Provided passage ▸
#####

Q3. The reliance on prominent backdoor features is expected to be illustrated in detail, and the reason why the proposed method is able to overcome it with only a mask regularizer is unclear. Some case visualizations are expected.

A3: We will revise and improve the contents in Section 3.3 and Section 4.1, together with Figure 1, to better illustrate our findings on prominent backdoor features. Regarding BAN, the mask regularizer's utility is limited, and it is only effective when combined with the adversarial neuron noise.

We also provide new experimental analysis in the table below, showing that previous decoupling methods cannot easily pick up backdoor features of weak attacks, such as BadNets, as their backdoor features are not prominent. For example, when detecting without the $L_1$ regularizer (i.e., w/o norm), the negative feature loss of BadNets is high with a very large $L_1$ mask norm, while the Bpp has an even higher negative loss with a much smaller mask norm. Note that for BadNets, the negative loss is high with a high mask norm where almost all features are included. It indicates that BadNet backdoor features are less prominent than Bpp features, making it more challenging to decouple BadNets features. We will provide a discussion in the revised draft.

(The table is also presented in the global rebuttal.) A note on the table: The shape of the feature mask is $512\times4\times4$ , which means the maximum of the mask $L_1$ norm is 8192.

Attack	BA	ASR	$L_1$ mask norm	pos. feature loss	neg. feature loss
BadNets (w/ norm)	93.47	99.71	2258.90	0.21	0.26
BadNets (w/o norm)	93.47	99.71	8054.45	0.14	2.17
Blend (w/ norm)	94.60	100	2084.62	0.15	0.20
Blend (w/o norm)	94.60	100	8117.90	0.04	2.22
WaNet (w/ norm)	93.88	99.63	7400.97	0.06	2.34
WaNet (w/o norm)	93.88	99.63	7702.56	0.05	2.39
IAD (w/ norm)	93.82	99.64	7898.91	0.03	2.25
IAD (w/o norm)	93.82	99.64	7895.16	0.03	2.25
Bpp (w/ norm)	94.56	99.97	7147.68	0.09	2.80
Bpp (w/o norm)	94.56	99.97	7260.31	0.09	2.78

Q4. The conclusion from Equation 7 that ignoring the second term is expected to be illustrated with evidence such as the separate loss values on it.

A4: The table above shows the $L_1$ mask norm and separated feature losses. When optimizing without the penalty of mask norm, for relatively weaker attacks (BadNet and Blend), the mask is very dense because the $L_1$ mask norm values are close to the upper bound (8192). The negative feature loss values are also large for BadNets and Blend, but this is because the negative feature mask, i.e., (1-mask), is close to zero. Almost no feature is used to get the negative feature loss, i.e., (1-mask) $\times$ feature in Eq. (5) leads to the high loss value. In other words, the high negative feature loss (without the mask penalty) is not because of backdoor features on BadNets and Blend.

With the penalty of mask norm, the optimization of the feature mask focuses more on finding backdoor features rather than only increasing the proportion of benign features. In the table, when optimizing with the penalty of mask norm, BadNets and Blend provide small negative feature loss values compared to advanced attacks (WaNet, IAD, and Bpp), even with a larger (1-mask). A small mask norm means the mask provides a larger proportion on the negative mask, i.e., (1-mask). That is to say, there are fewer backdoor features, or the backdoor features are less prominent. In conclusion, the feature decoupling using the mask is not effective when the backdoor features are not prominent.

#####

Instructions for the task ▸
Can you return, word for word, the stretch of the backdoor-feature rebuttal from "A3: We will" up to and including "adversarial neuron noise."?

Material provided ▸
#####

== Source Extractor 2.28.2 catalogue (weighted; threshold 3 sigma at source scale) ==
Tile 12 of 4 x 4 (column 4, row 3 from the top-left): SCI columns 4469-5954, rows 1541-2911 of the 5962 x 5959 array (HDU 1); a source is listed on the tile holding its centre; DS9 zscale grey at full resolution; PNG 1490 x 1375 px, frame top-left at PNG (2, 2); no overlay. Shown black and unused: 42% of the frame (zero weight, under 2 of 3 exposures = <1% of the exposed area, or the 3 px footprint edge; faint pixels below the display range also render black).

#####

Written response ▸
A3: We will revise and improve the contents in Section 3.3 and Section 4.1, together with Figure 1, to better illustrate our findings on prominent backdoor features. Regarding BAN, the mask regularizer's utility is limited, and it is only effective when combined with the adversarial neuron noise.